The flexibility of a 529 plan is one of its biggest advantages for grandparents. You open separate accounts for each grandchild and you have the flexibility to change the beneficiary on each account in the future. In essence, you are making a formal gift for federal and state tax purposes that you can rescind. Most financial gifts lack this flexibility.

If your designated beneficiary decides she is not going to college, or if he faces personal issues such as addiction, you control whether they can access the funds.

This control allows you to make a direct impact on your grandchildren’s lives while bypassing more common and potentially ineffective forms of giving. For example, you might have considered giving money to the parents to safeguard for your grandchildren’s future use. But if the parents hit hard times, they may be tempted to dip into the college fund. With a 529 plan, they cannot.

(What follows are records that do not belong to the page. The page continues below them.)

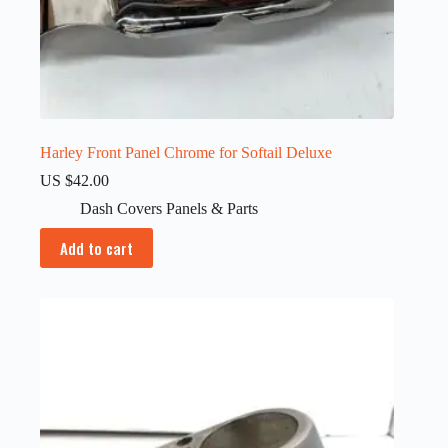
Harley Front Panel Chrome for Softail Deluxe
US $
42.00
Dash Covers Panels & Parts
Add to cart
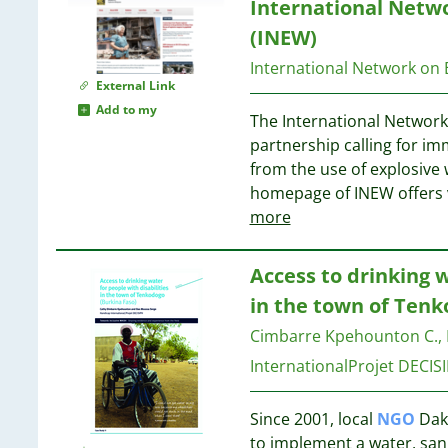
8
International Netw
2
7
(INEW)
2
7
2
International Network on
External Link
2
7
Add to my
2
The International Network
2
partnership calling for i
2
7
from the use of explosive
2
7
homepage of INEW offers 
2
7
more
1
1
7
Access to drinking w
1
in the town of Tenk
1
6
1
Cimbarre Kpehounton C., 
1
InternationalProjet DECIS
1
6
1
6
Since 2001, local
NGO
Daku
1
6
to implement a water, san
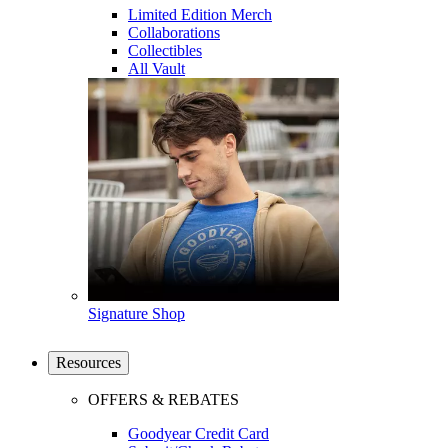
Limited Edition Merch
Collaborations
Collectibles
All Vault
Signature Shop
Resources
OFFERS & REBATES
Goodyear Credit Card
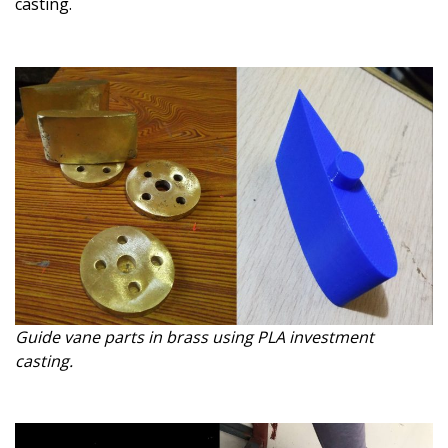
casting.
Guide vane parts in brass using PLA investment
casting.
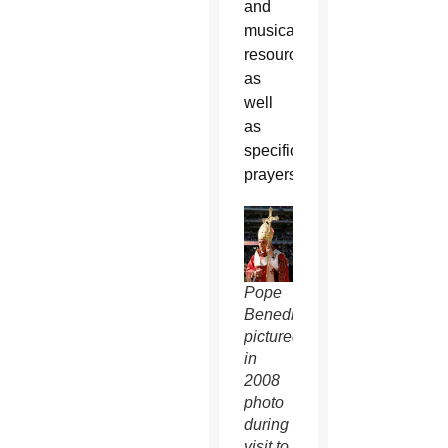
and
musical
resources
as
well
as
specific
prayers.
Pope
Benedict
pictured
in
2008
photo
during
visit to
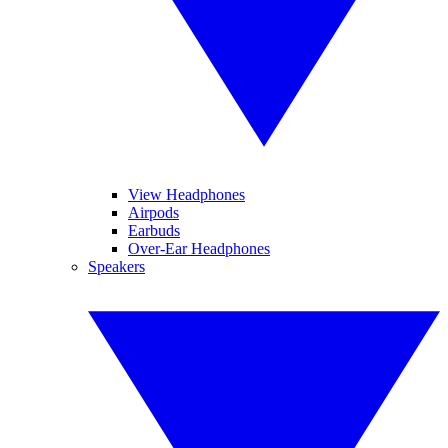
View Headphones
Airpods
Earbuds
Over-Ear Headphones
Speakers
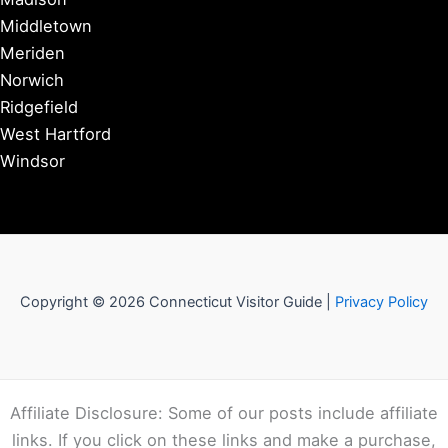
Middletown
Meriden
Norwich
Ridgefield
West Hartford
Windsor
Copyright © 2026 Connecticut Visitor Guide |
Privacy Policy
Affiliate Disclosure: Some of our posts include affiliate
links. If you click on these links and make a purchase,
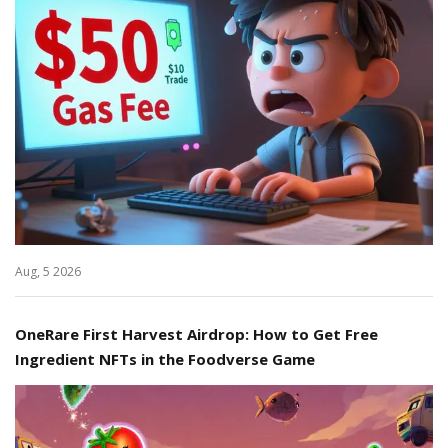
Aug, 5 2026
OneRare First Harvest Airdrop: How to Get Free
Ingredient NFTs in the Foodverse Game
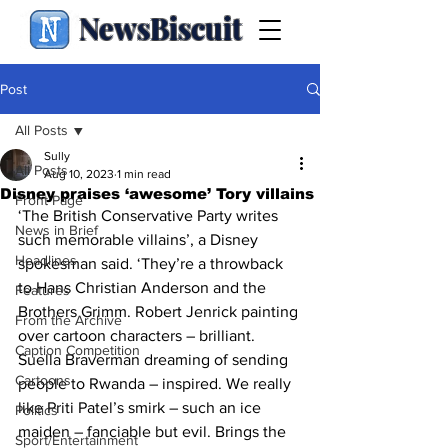
NewsBiscuit
Post
All Posts
Sully
All Posts
Aug 10, 2023
1 min read
Disney praises ‘awesome’ Tory villains
Front Page
‘The British Conservative Party writes 
News in Brief
such memorable villains’, a Disney 
Headlines
spokesman said. ‘They’re a throwback 
to Hans Christian Anderson and the 
Features
Brothers Grimm. Robert Jenrick painting 
From the Archive
over cartoon characters – brilliant. 
Caption Competition
Suella Braverman dreaming of sending 
Cartoons
people to Rwanda – inspired. We really 
like Priti Patel’s smirk – such an ice 
Politics
maiden – fanciable but evil. Brings the 
Sport/Entertainment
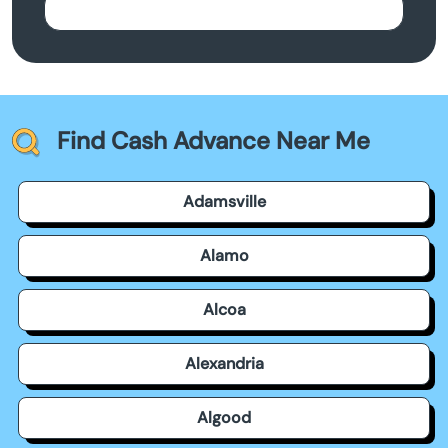
Find Cash Advance Near Me
Adamsville
Alamo
Alcoa
Alexandria
Algood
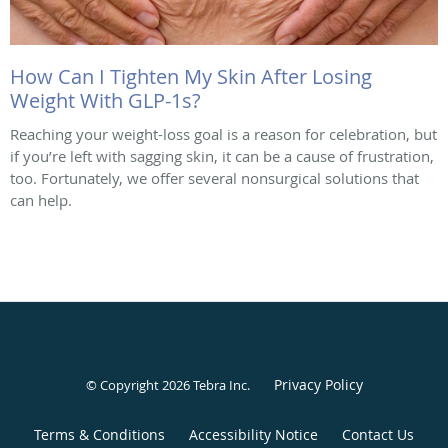
How Can I Tighten My Skin After Losing
Weight With GLP-1s?
Reaching your weight-loss goal is a reason for celebration, but
if you’re left with sagging skin, it can be a cause of frustration,
too. Fortunately, we offer several nonsurgical solutions that
can help.
Privacy Policy
© Copyright 2026
Tebra Inc
.
Terms & Conditions
Accessibility Notice
Contact Us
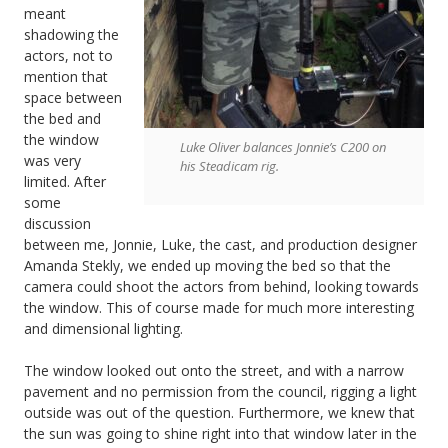
meant
shadowing the
actors, not to
mention that
space between
the bed and
the window
Luke Oliver balances Jonnie’s C200 on
was very
his Steadicam rig.
limited. After
some
discussion
between me, Jonnie, Luke, the cast, and production designer
Amanda Stekly, we ended up moving the bed so that the
camera could shoot the actors from behind, looking towards
the window. This of course made for much more interesting
and dimensional lighting.
The window looked out onto the street, and with a narrow
pavement and no permission from the council, rigging a light
outside was out of the question. Furthermore, we knew that
the sun was going to shine right into that window later in the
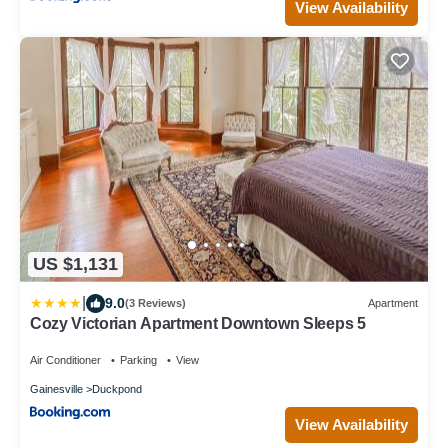
View Availability
US $1,131
|
9.0
(3 Reviews)
Apartment
Cozy Victorian Apartment Downtown Sleeps 5
Air Conditioner
Parking
View
Gainesville
Duckpond
View Availability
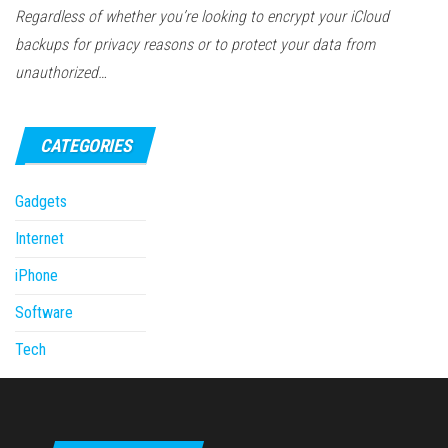
Regardless of whether you’re looking to encrypt your iCloud
backups for privacy reasons or to protect your data from
unauthorized…
CATEGORIES
Gadgets
Internet
iPhone
Software
Tech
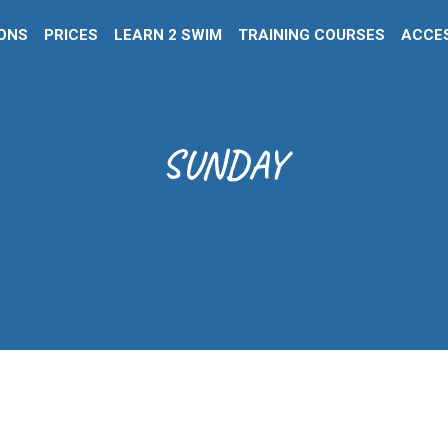
IONS
PRICES
LEARN 2 SWIM
TRAINING COURSES
ACCES
SUNDAY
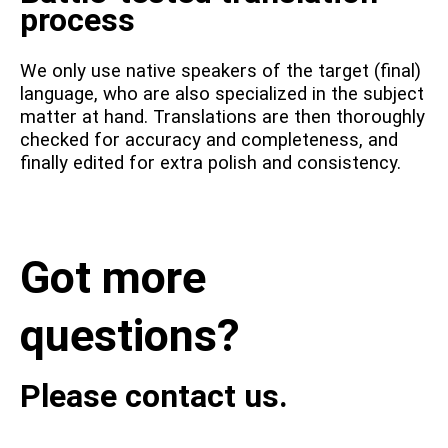
process
We only use native speakers of the target (final)
language, who are also specialized in the subject
matter at hand. Translations are then thoroughly
checked for accuracy and completeness, and
finally edited for extra polish and consistency.
Got more
questions?
Please contact us.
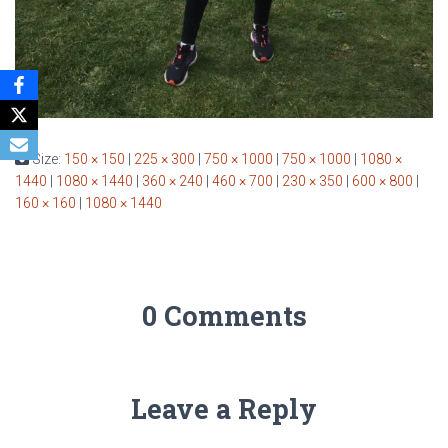
Size:
150 × 150
|
225 × 300
|
750 × 1000
|
750 × 1000
|
1080 ×
1440
|
1080 × 1440
|
360 × 240
|
460 × 700
|
230 × 350
|
600 × 800
|
160 × 160
|
1080 × 1440
0 Comments
Leave a Reply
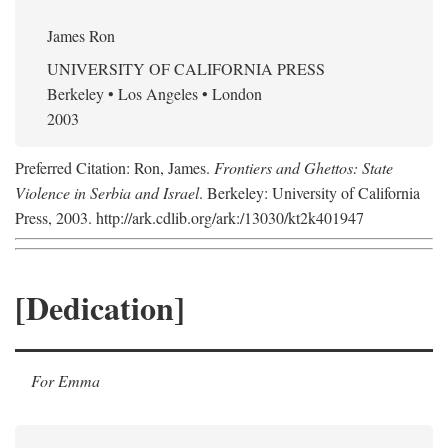
James Ron
UNIVERSITY OF CALIFORNIA PRESS
Berkeley • Los Angeles • London
2003
Preferred Citation: Ron, James.
Frontiers and Ghettos: State
Violence in Serbia and Israel
. Berkeley: University of California
Press, 2003. http://ark.cdlib.org/ark:/13030/kt2k401947
[Dedication]
For Emma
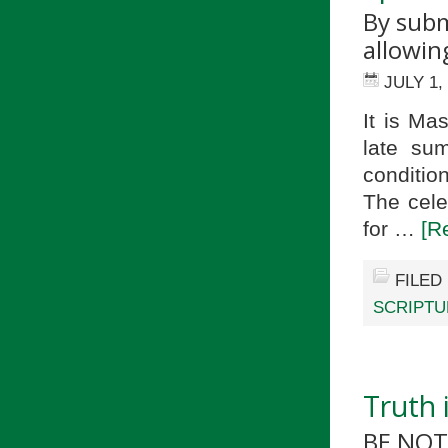
By subm
allowin
JULY 1,
It is Ma
late su
conditio
The cele
for …
[R
FILED
SCRIPTU
Truth 
BE NOT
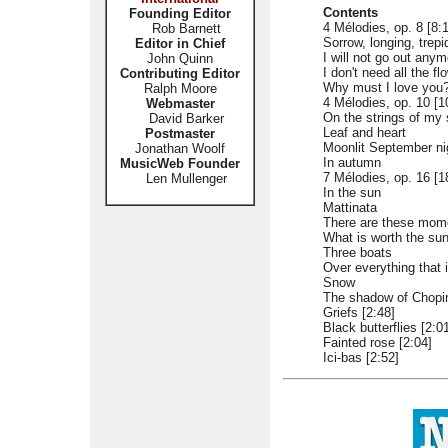
Contents
Founding Editor
4 Mélodies, op. 8 [8:
Rob Barnett
Sorrow, longing, trepi
Editor in Chief
I will not go out anym
John Quinn
I don't need all the fl
Contributing Editor
Why must I love you
Ralph Moore
4 Mélodies, op. 10 [1
Webmaster
On the strings of my 
David Barker
Leaf and heart
Postmaster
Moonlit September ni
Jonathan Woolf
In autumn
MusicWeb Founder
7 Mélodies, op. 16 [1
Len Mullenger
In the sun
Mattinata
There are these mom
What is worth the su
Three boats
Over everything that
Snow
The shadow of Chopin
Griefs [2:48]
Black butterflies [2:0
Fainted rose [2:04]
Ici-bas [2:52]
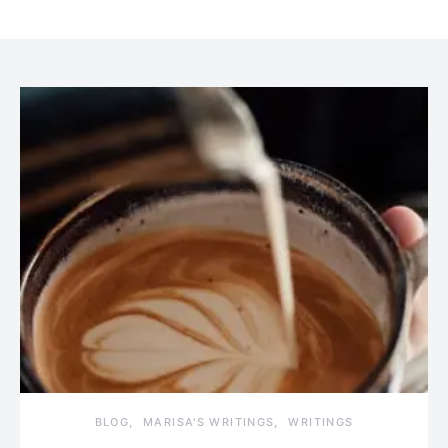
BLOG
MARISA'S WRITINGS
WRITINGS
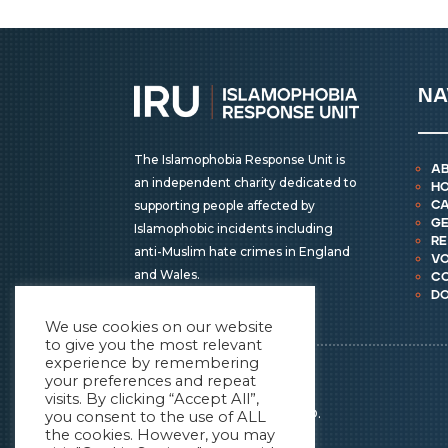
na
The Islamophobia Response Unit is
a
an independent charity dedicated to
h
supporting people affected by
ca
ge
Islamophobic incidents including
r
anti-Muslim hate crimes in England
vo
and Wales.
c
d
We use cookies on our website
to give you the most relevant
experience by remembering
IRU © COPYRIGHT 2026
your preferences and repeat
ALL RIGHTS RESERVED.
visits. By clicking “Accept All”,
REGISTERED CHARITY NO.
you consent to the use of ALL
the cookies. However, you may
1196838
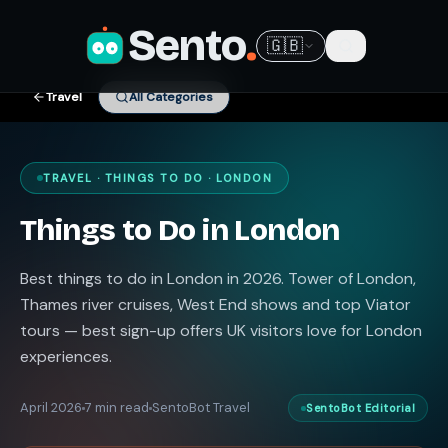
Sento
.
🇬🇧
Travel
All Categories
TRAVEL · THINGS TO DO · LONDON
Things to Do in London
Best things to do in London in 2026. Tower of London,
Thames river cruises, West End shows and top Viator
tours — best sign-up offers UK visitors love for London
experiences.
April 2026
7 min read
SentoBot Travel
SentoBot Editorial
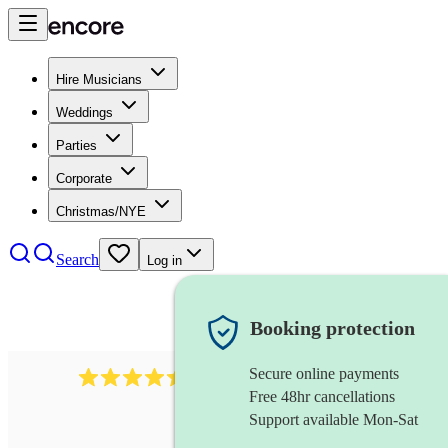
Hire Musicians
Weddings
Parties
Corporate
Christmas/NYE
Search
Log in
Booking protection
Secure online payments
13845
party band
review
s
Free 48hr cancellations
Support available Mon-Sat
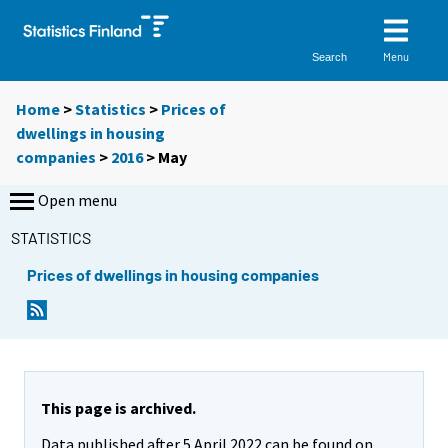
Menu
Search
Home
>
Statistics
>
Prices of
dwellings in housing
companies
>
2016
>
May
Open menu
STATISTICS
Prices of dwellings in housing companies
This page is archived.
Data published after 5 April 2022 can be found on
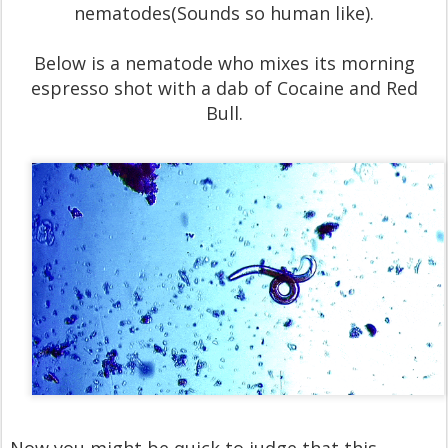
nematodes(Sounds so human like).
Below is a nematode who mixes its morning
espresso shot with a dab of Cocaine and Red
Bull.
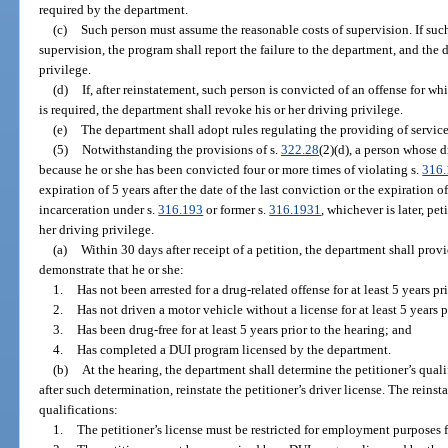
required by the department.
(c)
Such person must assume the reasonable costs of supervision. If such
supervision, the program shall report the failure to the department, and the
privilege.
(d)
If, after reinstatement, such person is convicted of an offense for w
is required, the department shall revoke his or her driving privilege.
(e)
The department shall adopt rules regulating the providing of servic
(5)
Notwithstanding the provisions of s.
322.28
(2)(d), a person whose 
because he or she has been convicted four or more times of violating s.
316
expiration of 5 years after the date of the last conviction or the expiration o
incarceration under s.
316.193
or former s.
316.1931
, whichever is later, pe
her driving privilege.
(a)
Within 30 days after receipt of a petition, the department shall provi
demonstrate that he or she:
1.
Has not been arrested for a drug-related offense for at least 5 years pri
2.
Has not driven a motor vehicle without a license for at least 5 years p
3.
Has been drug-free for at least 5 years prior to the hearing; and
4.
Has completed a DUI program licensed by the department.
(b)
At the hearing, the department shall determine the petitioner’s quali
after such determination, reinstate the petitioner’s driver license. The reins
qualifications:
1.
The petitioner’s license must be restricted for employment purposes fo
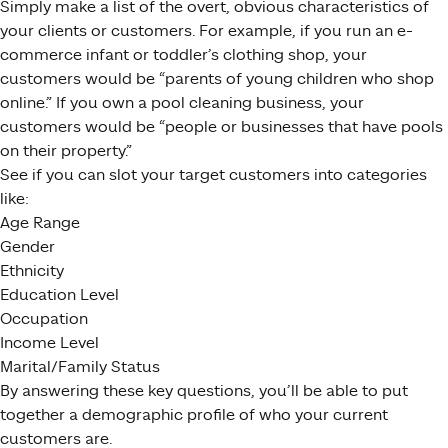
Simply make a list of the overt, obvious characteristics of
your clients or customers. For example, if you run an e-
commerce infant or toddler’s clothing shop, your
customers would be “parents of young children who shop
online.” If you own a pool cleaning business, your
customers would be “people or businesses that have pools
on their property.”
See if you can slot your target customers into categories
like:
Age Range
Gender
Ethnicity
Education Level
Occupation
Income Level
Marital/Family Status
By answering these key questions, you’ll be able to put
together a demographic profile of who your current
customers are.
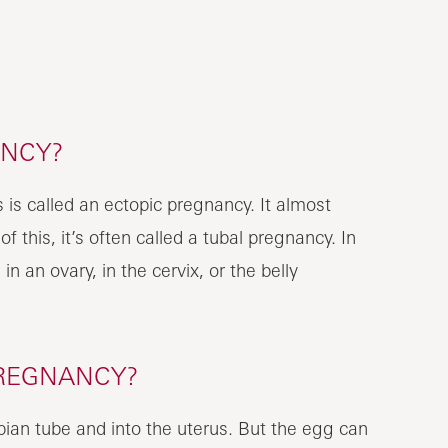
ANCY?
is called an ectopic pregnancy. It almost
 this, it’s often called a tubal pregnancy. In
n an ovary, in the cervix, or the belly
PREGNANCY?
pian tube and into the uterus. But the egg can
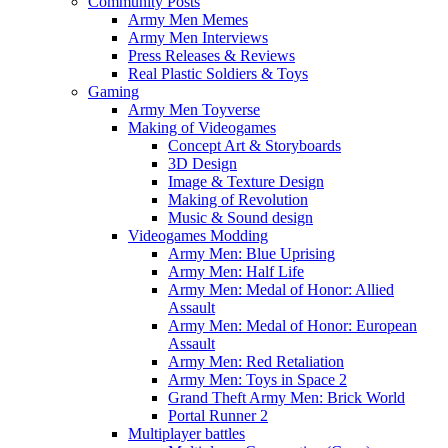
Community Posts
Army Men Memes
Army Men Interviews
Press Releases & Reviews
Real Plastic Soldiers & Toys
Gaming
Army Men Toyverse
Making of Videogames
Concept Art & Storyboards
3D Design
Image & Texture Design
Making of Revolution
Music & Sound design
Videogames Modding
Army Men: Blue Uprising
Army Men: Half Life
Army Men: Medal of Honor: Allied
Assault
Army Men: Medal of Honor: European
Assault
Army Men: Red Retaliation
Army Men: Toys in Space 2
Grand Theft Army Men: Brick World
Portal Runner 2
Multiplayer battles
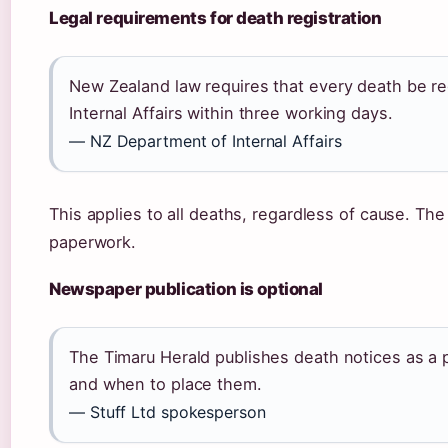
Legal requirements for death registration
New Zealand law requires that every death be r
Internal Affairs within three working days.
— NZ Department of Internal Affairs
This applies to all deaths, regardless of cause. The
paperwork.
Newspaper publication is optional
The Timaru Herald publishes death notices as a p
and when to place them.
— Stuff Ltd spokesperson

The flexibility extends to your needs as well. Should you need to use the money for medical expenses, for example, you have that option. However, keep in mind that withdrawals for non-educational purposes trigger income taxes and a 10% penalty.

What Is the Impact on Financial Aid?

The fact that you have designated a grandchild as a beneficiary will not affect their federal financial aid eligibility. However, once funds are withdrawn, the money is considered income for your grandchild and will affect any financial aid award that they may receive.

Under the old rules for the Free Application for Federal Student Aid (FAFSA), advisors would recommend that grandparents wait until the final year of college before helping out a grandchild. However, the FAFSA now uses income from two years prior (rather than one year prior) in eligibility calculations. That generally means you can help your grandchild in their junior year without affecting their financial aid eligibility.

And, of course, if they are not eligible for financial aid, then you do not have to take the timing of your gift into account.

Conclusion

More grandparents than ever want to reduce the burden of college costs on their grandchildren. A 529 savings plan can enable you to help your grandkids while providing you with a holiday gift idea plus potential tax breaks and the ability to make sure your gift is spent how you envisioned.